In the letter from attorney-at-law Donna Denbow, Government says the matter cannot be withheld from being placed in the public domain, adding that it was because of their client’s breach that “this matter has commanded so much public attention.”…”
During the negotiations on the Superfast Galicia, the State took the clear position that those details should not be subject to a non-disclosure agreement. At that stage, the State seemed committed to openness and accountability, so once again I am calling for publication of these details –
- Ultimate Beneficial Owner – Who is the Ultimate Beneficial Owner of Bridgeman’s Service Group and the other firms which offered ferry services? This is an elementary part of any due diligence process and should be readily available;
- Tender Evaluations – The full Tender Evaluation Reports for the several tender exercises undertaken to replace the Superfast Galicia, including aborted or suspended exercises.The 39th recommendation of the Uff Commission of Enquiry Report is directly applicable to this matter –
“…The reviewing of tenders and the making of decisions upon the award of contracts should be undertaken in as transparent a manner as possible, including demonstrating clear compliance with procurement rules, so as to allay suspicion of improper actions or potential corrupt influences…”

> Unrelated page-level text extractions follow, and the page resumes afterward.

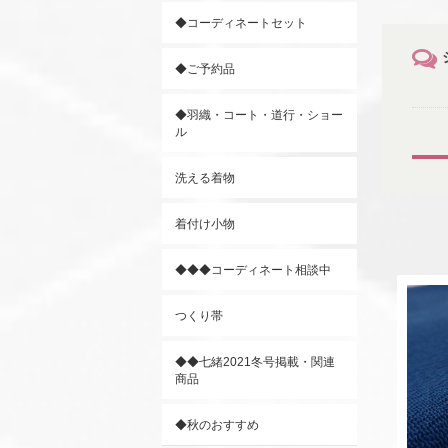
◆コーディネートセット
◆ご予約品
◆羽織・コート・道行・ショー
ル
洗える着物
着付け小物
◆◆◆コーディネート相談中
つくり帯
◆◆七緒2021冬号掲載・関連
商品
◆秋のおすすめ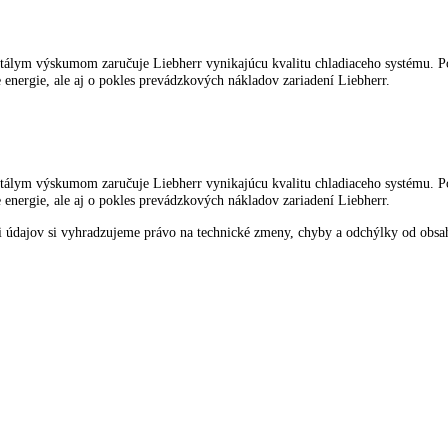
oženého tovaru a rovnomernú teplotu chladenia v celom interiéri.
ou výmeny dorazu dverí sa dá zariadenie na svojom mieste vždy optim
éri chladiaceho zariadenia. Prevádzkovateľ aj používateľ tak majú rýchl
ných s neustálym výskumom zaručuje Liebherr vynikajúcu kvalitu chlad
spotrebe energie, ale aj o pokles prevádzkových nákladov zariadení Lie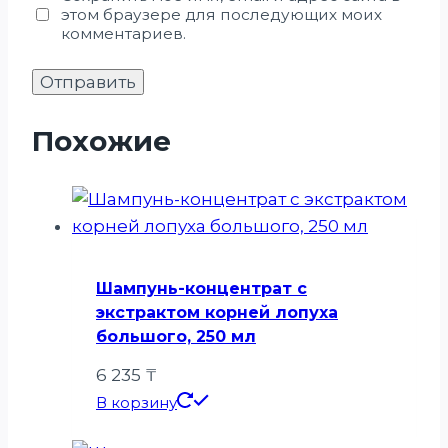
этом браузере для последующих моих
комментариев.
Похожие
Шампунь-концентрат с
экстрактом корней лопуха
большого, 250 мл
6 235
₸
В корзину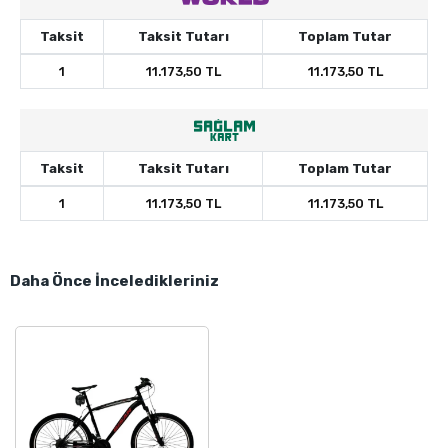
Taksit
Taksit Tutarı
Toplam Tutar
1
11.173,50 TL
11.173,50 TL
Taksit
Taksit Tutarı
Toplam Tutar
1
11.173,50 TL
11.173,50 TL
Daha Önce İnceledikleriniz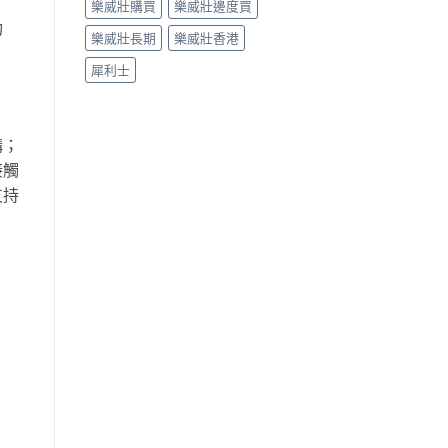
樂威壯購買
樂威壯邊度買
功
樂威壯長期
樂威壯香港
犀利士
構；
接觸
支持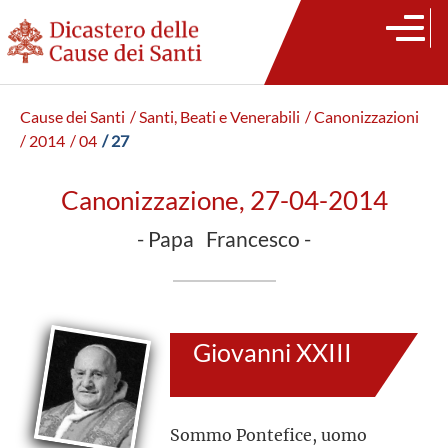
Cause dei Santi
/ Santi, Beati e Venerabili
/ Canonizzazioni
/ 2014
/ 04
/ 27
Canonizzazione, 27-04-2014
- Papa Francesco -
Giovanni XXIII
Sommo Pontefice, uomo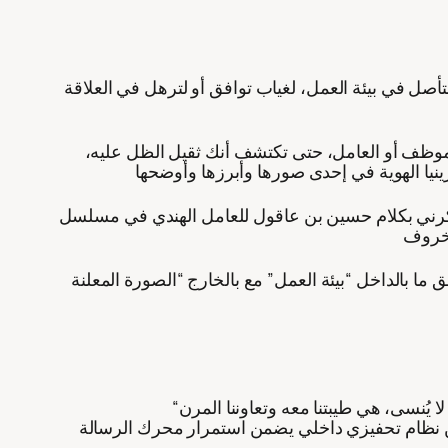
تأصل في بيئة العمل، لغياب توافق أو لترهل في العلاقة
الموظف أو العامل، حتى تكتشف أنك ثقيل الظل عليه،
 يذكرني بكلام حسين بن عاقول للعامل الهندي في مسلسل
فق ما بالداخل “بيئة العمل” مع بالخارج “الصورة المعلنة
د من نظام تحفيزي داخلي يضمن استمرار محرك الرسالة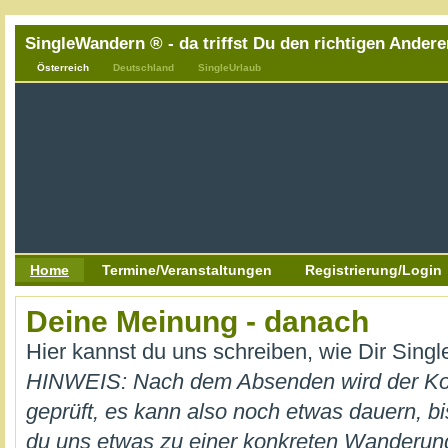
SingleWandern ® - da triffst Du den richtigen Andere
Österreich
Deutschland
SingleUrlaub
Home
Termine/Veranstaltungen
Registrierung/Login
Deine Meinung - danach
Hier kannst du uns schreiben, wie Dir Sing
HINWEIS: Nach dem Absenden wird der K
geprüft, es kann also noch etwas dauern, bi
du uns etwas zu einer konkreten Wanderung m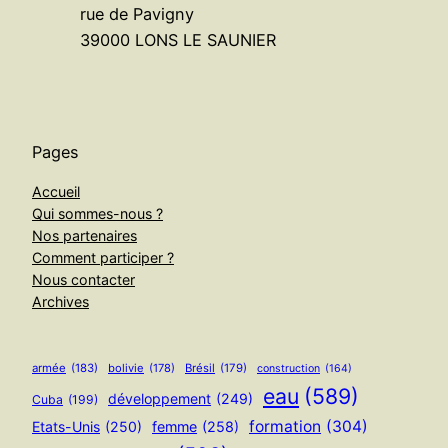
rue de Pavigny
39000 LONS LE SAUNIER
Pages
Accueil
Qui sommes-nous ?
Nos partenaires
Comment participer ?
Nous contacter
Archives
armée
(183)
bolivie
(178)
Brésil
(179)
construction
(164)
eau
(589)
développement
(249)
Cuba
(199)
formation
(304)
Etats-Unis
(250)
femme
(258)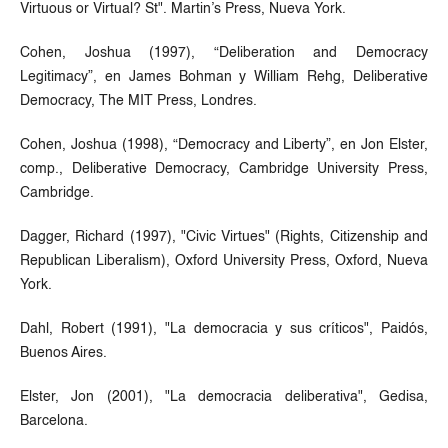
Virtuous or Virtual? St". Martin’s Press, Nueva York.
Cohen, Joshua (1997), “Deliberation and Democracy
Legitimacy”, en James Bohman y William Rehg, Deliberative
Democracy, The MIT Press, Londres.
Cohen, Joshua (1998), “Democracy and Liberty”, en Jon Elster,
comp., Deliberative Democracy, Cambridge University Press,
Cambridge.
Dagger, Richard (1997), "Civic Virtues" (Rights, Citizenship and
Republican Liberalism), Oxford University Press, Oxford, Nueva
York.
Dahl, Robert (1991), "La democracia y sus críticos", Paidós,
Buenos Aires.
Elster, Jon (2001), "La democracia deliberativa", Gedisa,
Barcelona.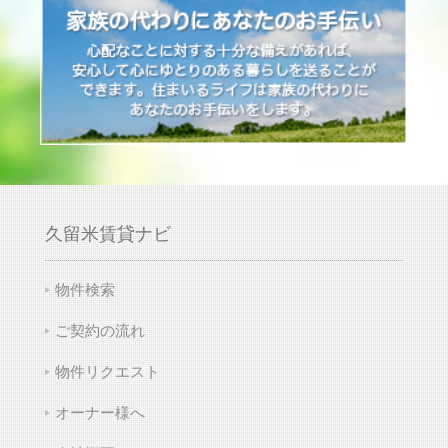
久留米賃貸ナビ
物件検索
ご契約の流れ
物件リクエスト
オーナー様へ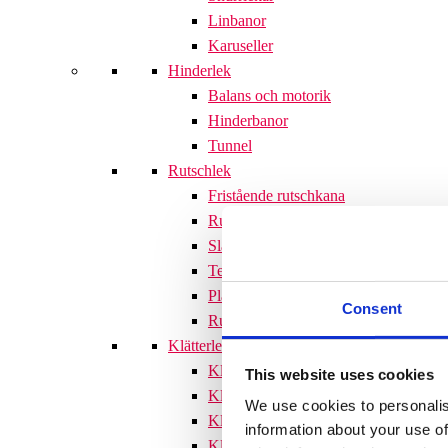
Linbanor
Karuseller
Hinderlek
Balans och motorik
Hinderbanor
Tunnel
Rutschlek
Fristående rutschkana
Rutschkanor till lekställningar
Släntrutschkana
Terrängtrappor
Plattformar
Consent
Rutschlek tillbehör
Klätterlek
Klätterställningar
This website uses cookies
Klätterställning med rutschkana
We use cookies to personalis
Klätternät
information about your use of
Klätterpyramid
Söves klätterpyramider 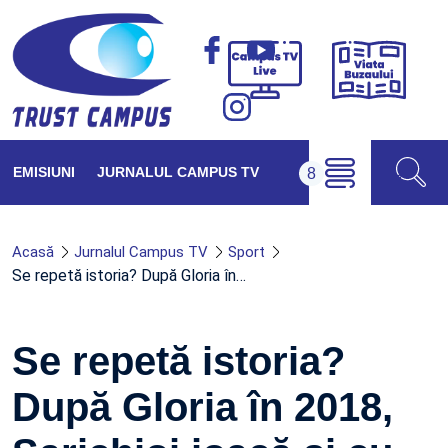
Viața
Campus
Buzăul
TV
Live
EMISIUNI
JURNALUL CAMPUS TV
Acasă
Jurnalul Campus TV
Sport
Se repetă istoria? După Gloria în…
Se repetă istoria?
După Gloria în 2018,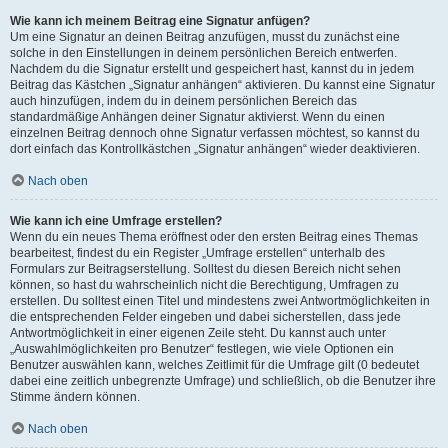
Wie kann ich meinem Beitrag eine Signatur anfügen?
Um eine Signatur an deinen Beitrag anzufügen, musst du zunächst eine
solche in den Einstellungen in deinem persönlichen Bereich entwerfen.
Nachdem du die Signatur erstellt und gespeichert hast, kannst du in jedem
Beitrag das Kästchen „Signatur anhängen“ aktivieren. Du kannst eine Signatur
auch hinzufügen, indem du in deinem persönlichen Bereich das
standardmäßige Anhängen deiner Signatur aktivierst. Wenn du einen
einzelnen Beitrag dennoch ohne Signatur verfassen möchtest, so kannst du
dort einfach das Kontrollkästchen „Signatur anhängen“ wieder deaktivieren.
Nach oben
Wie kann ich eine Umfrage erstellen?
Wenn du ein neues Thema eröffnest oder den ersten Beitrag eines Themas
bearbeitest, findest du ein Register „Umfrage erstellen“ unterhalb des
Formulars zur Beitragserstellung. Solltest du diesen Bereich nicht sehen
können, so hast du wahrscheinlich nicht die Berechtigung, Umfragen zu
erstellen. Du solltest einen Titel und mindestens zwei Antwortmöglichkeiten in
die entsprechenden Felder eingeben und dabei sicherstellen, dass jede
Antwortmöglichkeit in einer eigenen Zeile steht. Du kannst auch unter
„Auswahlmöglichkeiten pro Benutzer“ festlegen, wie viele Optionen ein
Benutzer auswählen kann, welches Zeitlimit für die Umfrage gilt (0 bedeutet
dabei eine zeitlich unbegrenzte Umfrage) und schließlich, ob die Benutzer ihre
Stimme ändern können.
Nach oben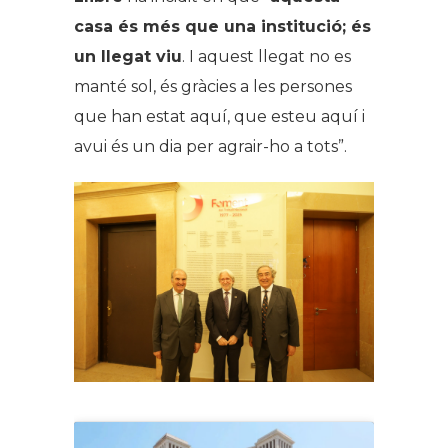
casa és més que una institució; és
un llegat viu
. I aquest llegat no es
manté sol, és gràcies a les persones
que han estat aquí, que esteu aquí i
avui és un dia per agrair-ho a tots”.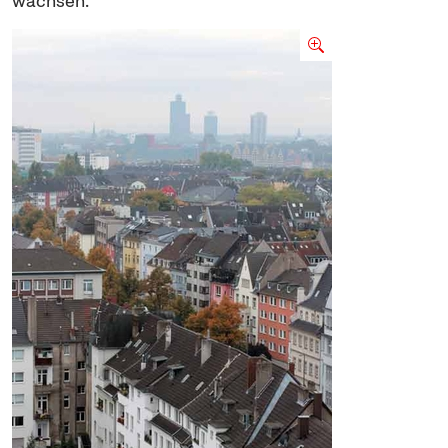
wachsen.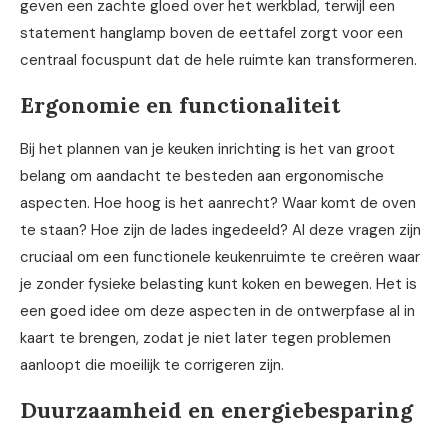
geven een zachte gloed over het werkblad, terwijl een
statement hanglamp boven de eettafel zorgt voor een
centraal focuspunt dat de hele ruimte kan transformeren.
Ergonomie en functionaliteit
Bij het plannen van je keuken inrichting is het van groot
belang om aandacht te besteden aan ergonomische
aspecten. Hoe hoog is het aanrecht? Waar komt de oven
te staan? Hoe zijn de lades ingedeeld? Al deze vragen zijn
cruciaal om een functionele keukenruimte te creëren waar
je zonder fysieke belasting kunt koken en bewegen. Het is
een goed idee om deze aspecten in de ontwerpfase al in
kaart te brengen, zodat je niet later tegen problemen
aanloopt die moeilijk te corrigeren zijn.
Duurzaamheid en energiebesparing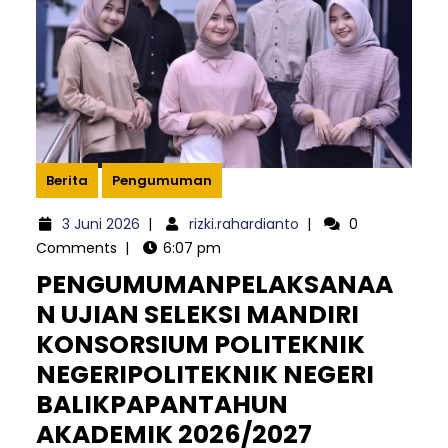
Berita
Pengumuman
3
rizki.rahardianto
3 Juni 2026
|
rizki.rahardianto
|
0
Juni
Comments
|
6:07 pm
2026
PENGUMUMANPELAKSANAA
N UJIAN SELEKSI MANDIRI
KONSORSIUM POLITEKNIK
NEGERIPOLITEKNIK NEGERI
BALIKPAPANTAHUN
PENGUMU
AKADEMIK 2026/2027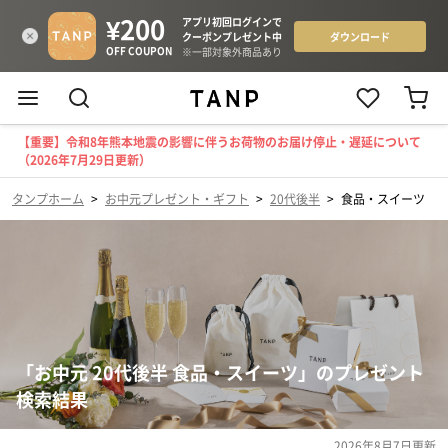
【重要】令和8年熊本地震の影響に伴うお荷物のお届け停止・遅延について
（2026年7月29日更新）
タンプホーム
>
お中元プレゼント・ギフト
>
20代後半
>
食品・スイーツ
「お中元 20代後半 食品・スイーツ」のプレゼント
検索結果
2026年8月7日
更新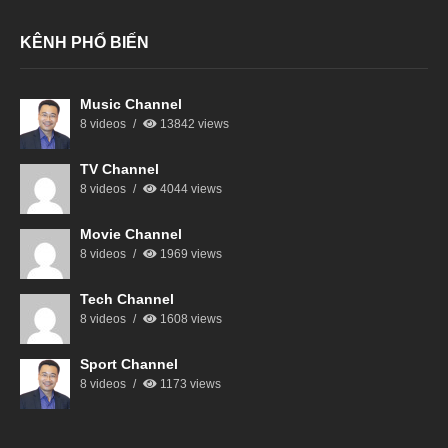
KÊNH PHỔ BIẾN
Music Channel
8 videos
13842 views
TV Channel
8 videos
4044 views
Movie Channel
8 videos
1969 views
Tech Channel
8 videos
1608 views
Sport Channel
8 videos
1173 views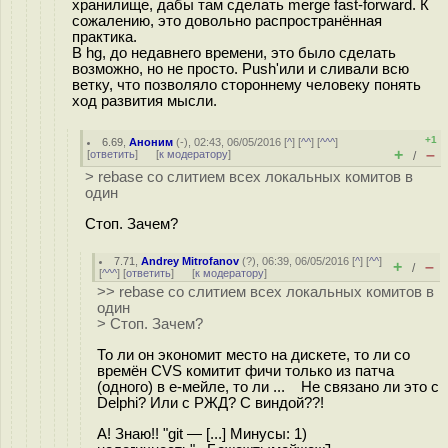
хранилище, дабы там сделать merge fast-forward. К
сожалению, это довольно распространённая
практика.
В hg, до недавнего времени, это было сделать
возможно, но не просто. Push'или и сливали всю
ветку, что позволяло стороннему человеку понять
ход развития мысли.
+1
6.69
,
Аноним
(
-
), 02:43, 06/05/2016 [
^
] [
^^
] [
^^^
]
+
–
[
ответить
]
[
к модератору
]
/
> rebase со слитием всех локальных комитов в
один
Стоп. Зачем?
7.71
,
Andrey Mitrofanov
(
?
), 06:39, 06/05/2016 [
^
] [
^^
]
+
–
/
[
^^^
] [
ответить
]
[
к модератору
]
>> rebase со слитием всех локальных комитов в
один
> Стоп. Зачем?
То ли он экономит место на дискете, то ли со
времён CVS комитит фичи только из патча
(одного) в е-мейле, то ли ... Не связано ли это с
Delphi? Или с РЖД? С виндой??!
А! Знаю!! "git — [...] Минусы: 1)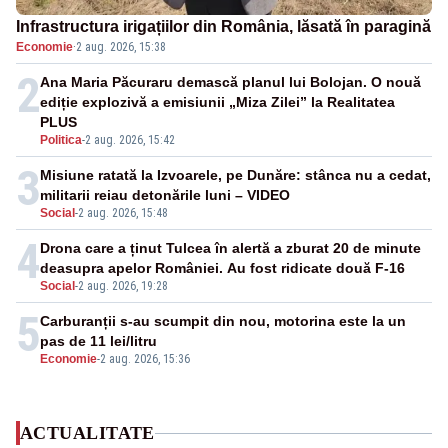
Infrastructura irigațiilor din România, lăsată în paragină
Economie
·
2 aug. 2026, 15:38
2
Ana Maria Păcuraru demască planul lui Bolojan. O nouă
ediție explozivă a emisiunii „Miza Zilei” la Realitatea
PLUS
Politica
-
2 aug. 2026, 15:42
3
Misiune ratată la Izvoarele, pe Dunăre: stânca nu a cedat,
militarii reiau detonările luni – VIDEO
Social
-
2 aug. 2026, 15:48
4
Drona care a ținut Tulcea în alertă a zburat 20 de minute
deasupra apelor României. Au fost ridicate două F-16
Social
-
2 aug. 2026, 19:28
5
Carburanții s-au scumpit din nou, motorina este la un
pas de 11 lei/litru
Economie
-
2 aug. 2026, 15:36
ACTUALITATE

We continue to ignore those findings to our collective detriment.;
- Ferry Contracts – The contracts for the Cabo Star and the now-cancelled Ocean Flower Two must now be published in the interests of transparency and accountability.
While there are investigations ongoing into this matter, our history shows that in the end little or nothing comes of these investigations. Information and reports are usually hidden from public scrutiny and accountability, while individuals use these events to score cheap political points.
All the Reports must be published and the responsible parties must face legal action if that is warranted, nothing less will do.